Government and law enforcement agencies at the state and local levels are continuing to be fiscally challenged with respect to resources being made available for highway safety activities. The public - and rightly so - has an expectation that a basic responsibility of government is to keep our citizens traveling the roadways safe and secure. The challenge unfortunately is all too often public safety is one of the first areas of government to be cut
when budgets are tight.

Using performance data to reveal which motor carriers and drivers are not complying with safety rules allows inspectors and other law enforcement personnel to more effectively focus on and remove the most unsafe drivers, vehicles and carriers from the nation's roadways, saving countless lives in the process.

The Commercial Vehicle Safety Alliance is a strong advocate of the Federal Motor Carrier Safety Administration's Compliance, Safety and Accountability program, and particularly CSA's use of performance data to identify the nation's most high-risk carriers. There is clear evidence that links the CSA Behavior Analysis and Safety Improvement Categories and its associated Safety Measurement System with increased crash risk. Providing enforcement the ability to use this data is common sense and allows them to keep an eagle eye on those that do not comply.

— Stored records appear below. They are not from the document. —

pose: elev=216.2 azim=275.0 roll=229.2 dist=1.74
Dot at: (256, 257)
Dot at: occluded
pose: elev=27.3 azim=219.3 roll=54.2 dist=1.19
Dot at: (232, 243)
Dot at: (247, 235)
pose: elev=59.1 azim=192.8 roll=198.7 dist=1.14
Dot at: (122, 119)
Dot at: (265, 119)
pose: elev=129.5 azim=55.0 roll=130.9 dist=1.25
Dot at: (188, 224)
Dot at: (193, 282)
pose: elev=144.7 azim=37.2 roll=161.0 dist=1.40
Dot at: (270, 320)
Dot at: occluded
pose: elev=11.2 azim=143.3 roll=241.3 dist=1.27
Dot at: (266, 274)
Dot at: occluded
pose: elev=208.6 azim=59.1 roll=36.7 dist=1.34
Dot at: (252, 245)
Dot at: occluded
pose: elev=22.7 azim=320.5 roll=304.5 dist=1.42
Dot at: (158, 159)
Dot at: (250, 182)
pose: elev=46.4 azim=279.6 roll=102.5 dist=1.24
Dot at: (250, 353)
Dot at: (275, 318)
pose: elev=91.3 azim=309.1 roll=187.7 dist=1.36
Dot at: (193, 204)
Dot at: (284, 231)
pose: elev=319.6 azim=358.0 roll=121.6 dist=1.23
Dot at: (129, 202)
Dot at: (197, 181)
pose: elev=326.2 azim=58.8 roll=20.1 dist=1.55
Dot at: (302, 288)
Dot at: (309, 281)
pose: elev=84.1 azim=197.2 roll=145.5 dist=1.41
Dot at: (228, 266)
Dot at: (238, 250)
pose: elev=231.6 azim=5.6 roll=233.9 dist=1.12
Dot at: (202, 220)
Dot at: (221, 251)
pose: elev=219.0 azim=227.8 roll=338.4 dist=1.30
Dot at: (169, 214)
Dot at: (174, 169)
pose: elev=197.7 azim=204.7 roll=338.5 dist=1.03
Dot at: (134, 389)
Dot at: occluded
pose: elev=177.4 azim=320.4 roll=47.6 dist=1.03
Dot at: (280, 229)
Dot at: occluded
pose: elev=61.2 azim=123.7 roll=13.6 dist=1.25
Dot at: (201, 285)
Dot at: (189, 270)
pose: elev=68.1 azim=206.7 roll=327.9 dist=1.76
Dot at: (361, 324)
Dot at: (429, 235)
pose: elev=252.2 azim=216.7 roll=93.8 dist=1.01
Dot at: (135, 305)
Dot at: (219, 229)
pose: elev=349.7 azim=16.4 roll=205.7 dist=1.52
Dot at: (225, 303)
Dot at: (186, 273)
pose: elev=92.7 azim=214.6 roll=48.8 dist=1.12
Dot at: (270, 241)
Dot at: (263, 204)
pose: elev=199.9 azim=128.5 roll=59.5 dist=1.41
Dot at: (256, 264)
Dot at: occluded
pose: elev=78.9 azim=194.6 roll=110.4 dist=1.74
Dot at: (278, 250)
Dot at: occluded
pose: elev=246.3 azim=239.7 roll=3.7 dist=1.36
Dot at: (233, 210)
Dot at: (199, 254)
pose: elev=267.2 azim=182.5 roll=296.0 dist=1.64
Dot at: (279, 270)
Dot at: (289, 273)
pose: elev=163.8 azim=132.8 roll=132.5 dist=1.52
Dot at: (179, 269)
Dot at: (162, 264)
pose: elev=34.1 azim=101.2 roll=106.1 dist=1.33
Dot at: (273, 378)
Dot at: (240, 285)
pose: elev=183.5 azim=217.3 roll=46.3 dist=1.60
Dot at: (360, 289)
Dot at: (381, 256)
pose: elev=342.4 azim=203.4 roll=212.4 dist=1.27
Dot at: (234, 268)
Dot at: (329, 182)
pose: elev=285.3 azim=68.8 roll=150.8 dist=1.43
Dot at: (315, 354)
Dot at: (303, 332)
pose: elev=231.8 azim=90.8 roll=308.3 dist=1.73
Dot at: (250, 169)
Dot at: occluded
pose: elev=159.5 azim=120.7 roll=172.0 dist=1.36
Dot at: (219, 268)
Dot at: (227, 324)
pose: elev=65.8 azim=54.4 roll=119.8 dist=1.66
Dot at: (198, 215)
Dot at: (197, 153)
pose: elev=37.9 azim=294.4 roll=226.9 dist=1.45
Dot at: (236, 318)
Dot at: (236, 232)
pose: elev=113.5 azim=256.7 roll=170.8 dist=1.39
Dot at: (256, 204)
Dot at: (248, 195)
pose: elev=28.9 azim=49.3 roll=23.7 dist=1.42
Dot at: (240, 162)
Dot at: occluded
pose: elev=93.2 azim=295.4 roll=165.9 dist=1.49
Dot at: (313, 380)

CSA helps to prioritize carrier interventions through the use of additional metrics more so than in the past, including all safety-based roadside inspection violations, enforcement actions, crash data and violation histories and will update these data more frequently. This is good news as it will allow interventions on high-risk operators to occur sooner than what had been the case in the past, ultimately saving more lives in the process.

On August 16, 2010, FMCSA began providing carriers with information about where they stand with the new CSA SMS based on roadside inspection data and investigation findings. To date, only 5 percent of the motor carrier population has viewed their data (access can be gained online at http://csa2010.fmcsa.dot.gov).

While SafeStat has been an effective safety tool for public and private stakeholders alike - and the data has been publicly available for more than a decade - CSA goes even farther at helping to identify those carriers with the most severe compliance and performance problems and in need of further attention. The CSA effectiveness study has revealed that the SMS high-risk carrier list has identified 25 percent more high-risk carriers who have been involved in 56 percent more crashes than what was the case with the SafeStat high-risk list.

By implementing CSA, federal and state inspectors and investigators are improving on their ability to proactively address the issues that are most likely to contribute to crashes and cause injuries and deaths related to large truck and bus crashes. The pilot program experience in the states has shown that we can effectively "reach" more carriers, which is a good thing and is an improvement over what has been the case in the past. The experience in the pilot states by both enforcement and industry has by and large been very positive.

We wholeheartedly applaud FMCSA for their leadership and for being as transparent as they have with CSA and appreciate the level of engagement throughout the development of CSA. They have brought everyone into the tent to create an environment to help promote government, law enforcement and industry's common goal of saving lives - it has been and will continue to make a difference.

Editor's Note: Keppler said he wrote this editorial before the recent suit by a group of small trucking companies to block public access to CSA 2010 data.

"Our concern continues to be that people are quick to criticize without a full understanding of where we started from, what the experience has been to date and how this is linked to impact on saving lives," he said. "That is the goal. Most of peoples' concerns and issues are not new ones. We are not changing the basic compliance and enforcement programs or activities or the underlying regulations. FINALLY people are starting to wake up and take safety more seriously, and that is a good thing."